All of the data should be repeated exactly; pictures are not part of the copy.

* Data:
━━━━━━

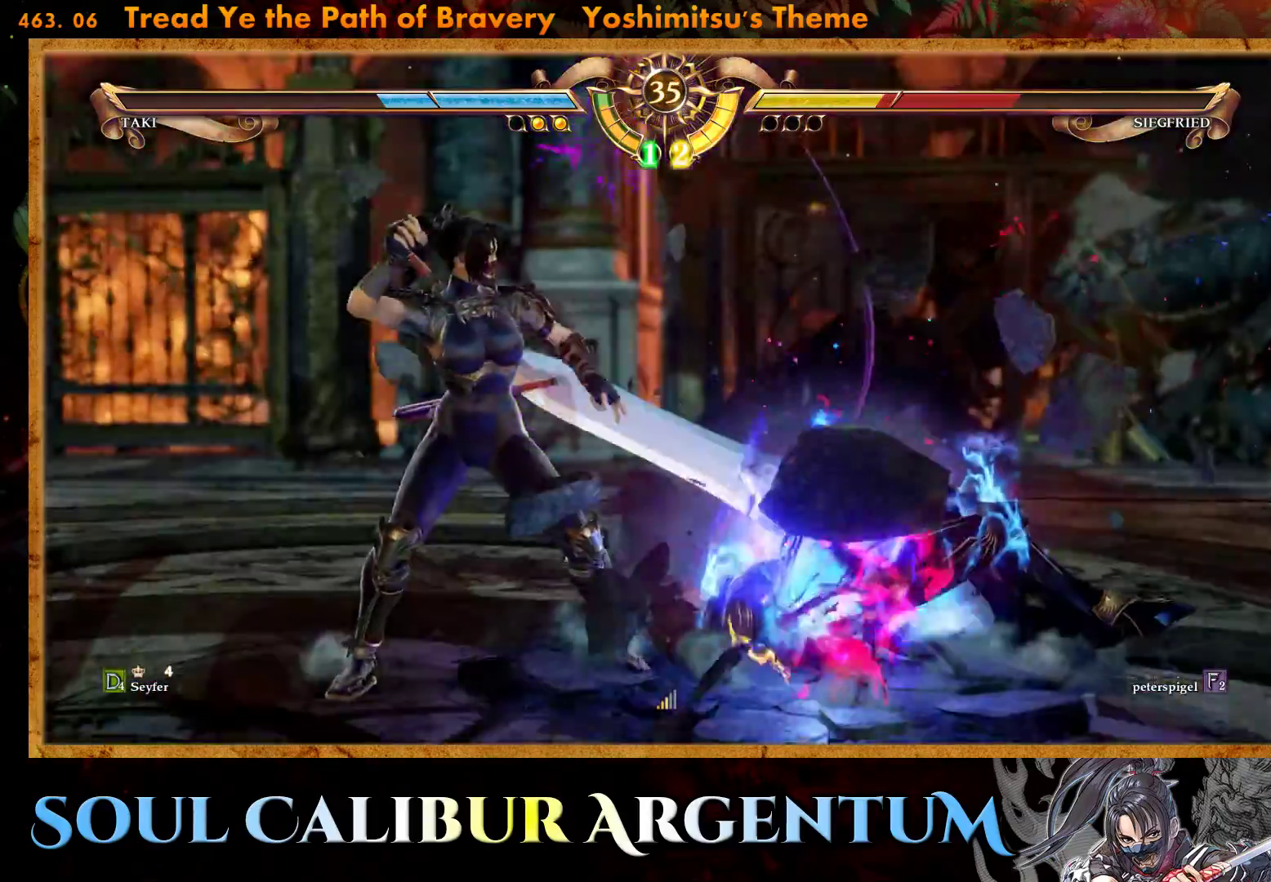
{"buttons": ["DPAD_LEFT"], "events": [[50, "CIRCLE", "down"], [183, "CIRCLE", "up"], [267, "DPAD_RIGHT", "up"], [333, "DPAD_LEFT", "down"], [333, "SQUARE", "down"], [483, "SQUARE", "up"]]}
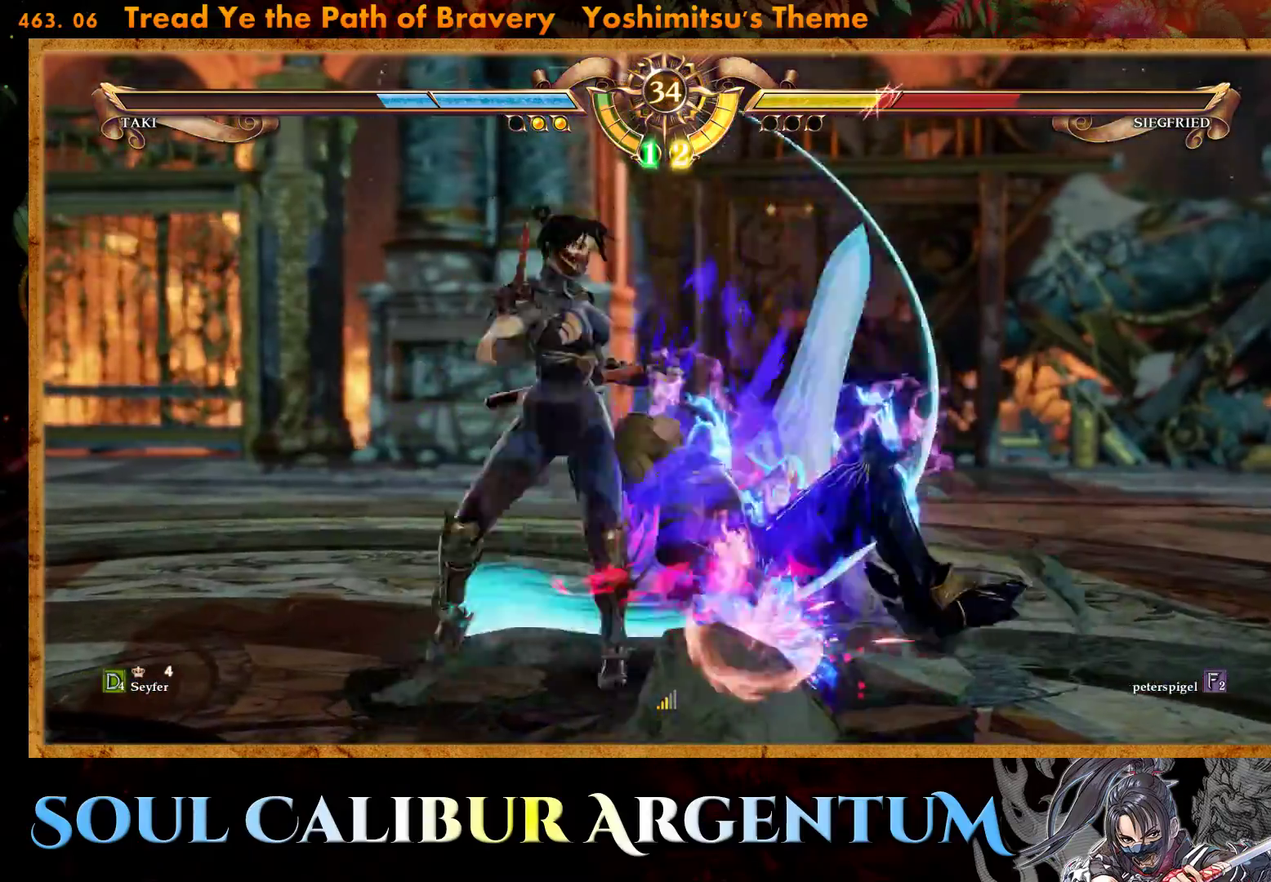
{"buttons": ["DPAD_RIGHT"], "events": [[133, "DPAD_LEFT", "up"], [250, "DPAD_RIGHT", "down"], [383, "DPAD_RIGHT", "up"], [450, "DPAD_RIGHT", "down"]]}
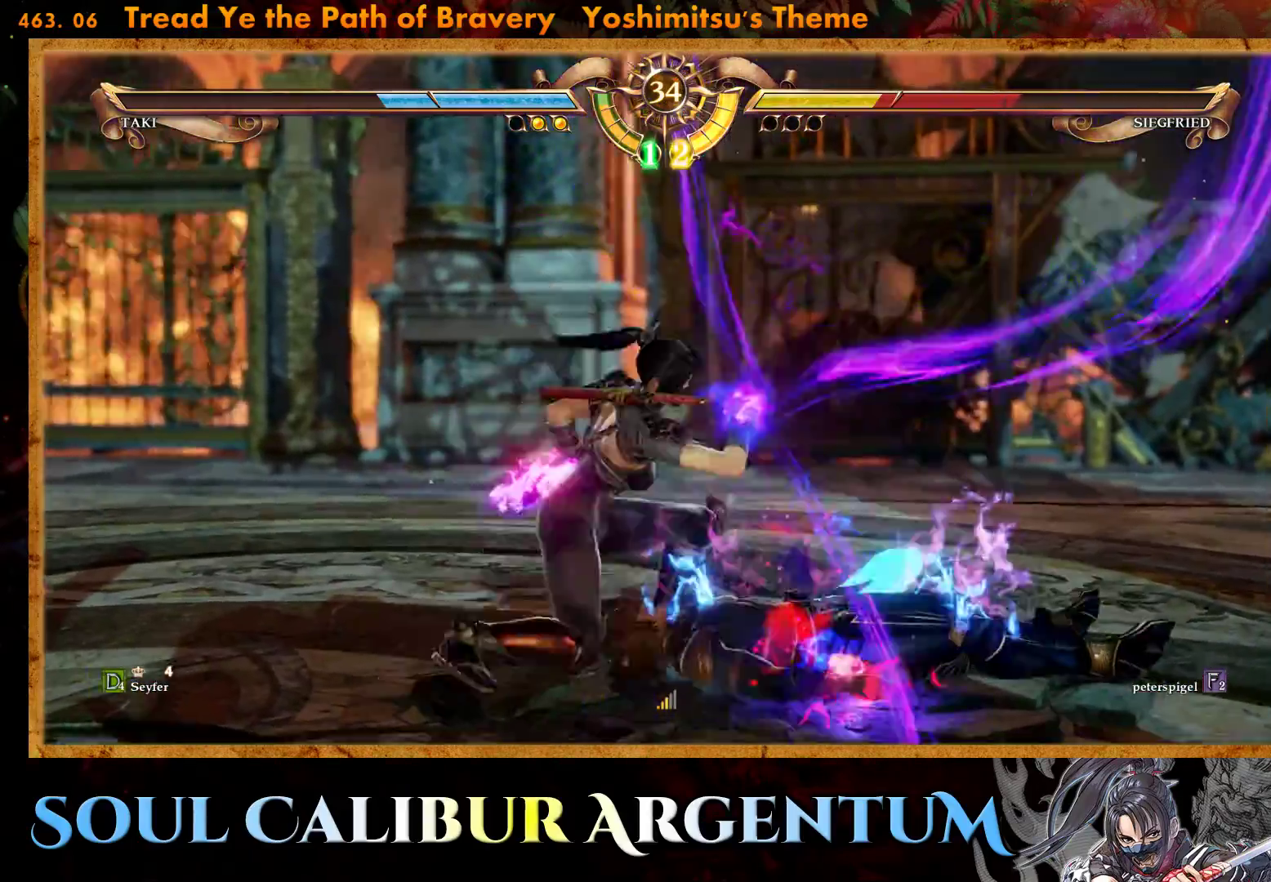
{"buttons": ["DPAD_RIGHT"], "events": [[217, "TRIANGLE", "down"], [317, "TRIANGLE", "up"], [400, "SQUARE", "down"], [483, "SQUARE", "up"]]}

━━━━━━

* Task output:
{"buttons": ["DPAD_LEFT"], "events": [[50, "CIRCLE", "down"], [183, "CIRCLE", "up"], [267, "DPAD_RIGHT", "up"], [333, "DPAD_LEFT", "down"], [333, "SQUARE", "down"], [483, "SQUARE", "up"]]}
{"buttons": ["DPAD_RIGHT"], "events": [[133, "DPAD_LEFT", "up"], [250, "DPAD_RIGHT", "down"], [383, "DPAD_RIGHT", "up"], [450, "DPAD_RIGHT", "down"]]}
{"buttons": ["DPAD_RIGHT"], "events": [[217, "TRIANGLE", "down"], [317, "TRIANGLE", "up"], [400, "SQUARE", "down"], [483, "SQUARE", "up"]]}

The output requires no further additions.